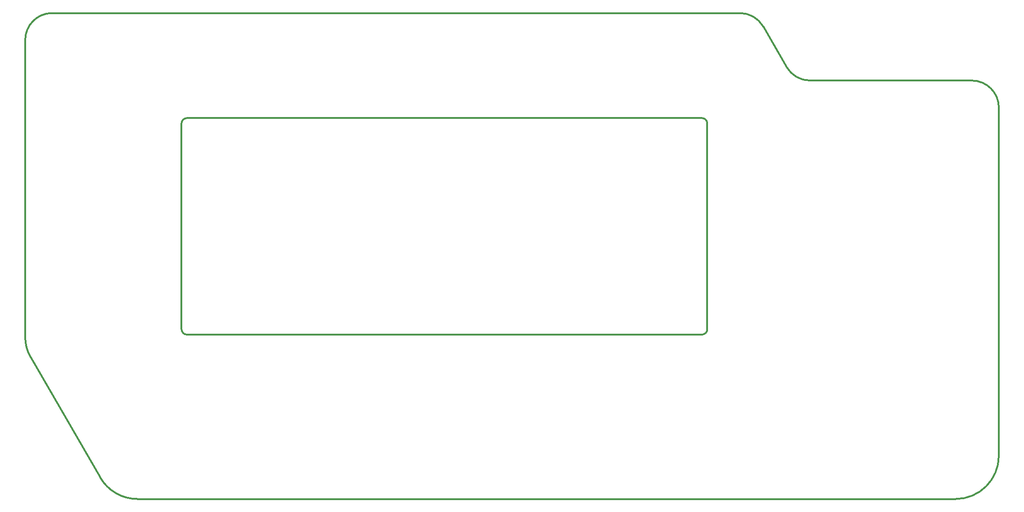
<source format=gbr>
G04 #@! TF.GenerationSoftware,KiCad,Pcbnew,(5.1.4)-1*
G04 #@! TF.CreationDate,2020-03-27T13:23:33-04:00*
G04 #@! TF.ProjectId,stepUP_lcd,73746570-5550-45f6-9c63-642e6b696361,rev?*
G04 #@! TF.SameCoordinates,Original*
G04 #@! TF.FileFunction,Profile,NP*
%FSLAX46Y46*%
G04 Gerber Fmt 4.6, Leading zero omitted, Abs format (unit mm)*
G04 Created by KiCad (PCBNEW (5.1.4)-1) date 2020-03-27 13:23:33*
%MOMM*%
%LPD*%
G04 APERTURE LIST*
%ADD10C,0.304799*%
G04 APERTURE END LIST*
D10*
X172350000Y-94050000D02*
G75*
G02X171350000Y-95050000I-1000000J0D01*
G01*
X171350000Y-95050000D02*
X76150000Y-95050000D01*
X76150000Y-54950000D02*
X171350000Y-54950000D01*
X67029056Y-125500001D02*
X218249999Y-125500000D01*
X226249999Y-117500000D02*
G75*
G02X218249999Y-125500000I-8000000J0D01*
G01*
X226249999Y-117500000D02*
X226250000Y-53000001D01*
X172350000Y-55950000D02*
X172350000Y-94050000D01*
X75150000Y-94050000D02*
X75150000Y-55950000D01*
X67029056Y-125500001D02*
G75*
G02X60100852Y-121500001I0J8000001D01*
G01*
X75150000Y-55950000D02*
G75*
G02X76150000Y-54950000I1000000J0D01*
G01*
X171350000Y-54950000D02*
G75*
G02X172350000Y-55950000I0J-1000000D01*
G01*
X76149999Y-95050001D02*
G75*
G02X75150000Y-94050000I1J1000000D01*
G01*
X178363247Y-35500001D02*
X51250000Y-35500000D01*
X187023502Y-45500000D02*
X182693375Y-38000000D01*
X178363247Y-35500001D02*
G75*
G02X182693375Y-38000000I1J-5000000D01*
G01*
X221250000Y-48000001D02*
X191353629Y-48000000D01*
X47254809Y-99250000D02*
X60100852Y-121500001D01*
X47254809Y-99250000D02*
G75*
G02X46250000Y-95500000I6495191J3750000D01*
G01*
X46250000Y-40500000D02*
X46250000Y-95500000D01*
X46250000Y-40500000D02*
G75*
G02X51250000Y-35500000I5000000J0D01*
G01*
X191353629Y-48000000D02*
G75*
G02X187023502Y-45500000I0J5000000D01*
G01*
X221250000Y-48000001D02*
G75*
G02X226250000Y-53000001I0J-5000000D01*
G01*
M02*

</source>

■ Assignment
Retype all the records exactly and keep out every picture.

■ Result of the exercise
<source format=gbr>
G04 #@! TF.GenerationSoftware,KiCad,Pcbnew,(5.1.4)-1*
G04 #@! TF.CreationDate,2020-03-27T13:23:33-04:00*
G04 #@! TF.ProjectId,stepUP_lcd,73746570-5550-45f6-9c63-642e6b696361,rev?*
G04 #@! TF.SameCoordinates,Original*
G04 #@! TF.FileFunction,Profile,NP*
%FSLAX46Y46*%
G04 Gerber Fmt 4.6, Leading zero omitted, Abs format (unit mm)*
G04 Created by KiCad (PCBNEW (5.1.4)-1) date 2020-03-27 13:23:33*
%MOMM*%
%LPD*%
G04 APERTURE LIST*
%ADD10C,0.304799*%
G04 APERTURE END LIST*
D10*
X172350000Y-94050000D02*
G75*
G02X171350000Y-95050000I-1000000J0D01*
G01*
X171350000Y-95050000D02*
X76150000Y-95050000D01*
X76150000Y-54950000D02*
X171350000Y-54950000D01*
X67029056Y-125500001D02*
X218249999Y-125500000D01*
X226249999Y-117500000D02*
G75*
G02X218249999Y-125500000I-8000000J0D01*
G01*
X226249999Y-117500000D02*
X226250000Y-53000001D01*
X172350000Y-55950000D02*
X172350000Y-94050000D01*
X75150000Y-94050000D02*
X75150000Y-55950000D01*
X67029056Y-125500001D02*
G75*
G02X60100852Y-121500001I0J8000001D01*
G01*
X75150000Y-55950000D02*
G75*
G02X76150000Y-54950000I1000000J0D01*
G01*
X171350000Y-54950000D02*
G75*
G02X172350000Y-55950000I0J-1000000D01*
G01*
X76149999Y-95050001D02*
G75*
G02X75150000Y-94050000I1J1000000D01*
G01*
X178363247Y-35500001D02*
X51250000Y-35500000D01*
X187023502Y-45500000D02*
X182693375Y-38000000D01*
X178363247Y-35500001D02*
G75*
G02X182693375Y-38000000I1J-5000000D01*
G01*
X221250000Y-48000001D02*
X191353629Y-48000000D01*
X47254809Y-99250000D02*
X60100852Y-121500001D01*
X47254809Y-99250000D02*
G75*
G02X46250000Y-95500000I6495191J3750000D01*
G01*
X46250000Y-40500000D02*
X46250000Y-95500000D01*
X46250000Y-40500000D02*
G75*
G02X51250000Y-35500000I5000000J0D01*
G01*
X191353629Y-48000000D02*
G75*
G02X187023502Y-45500000I0J5000000D01*
G01*
X221250000Y-48000001D02*
G75*
G02X226250000Y-53000001I0J-5000000D01*
G01*
M02*

</source>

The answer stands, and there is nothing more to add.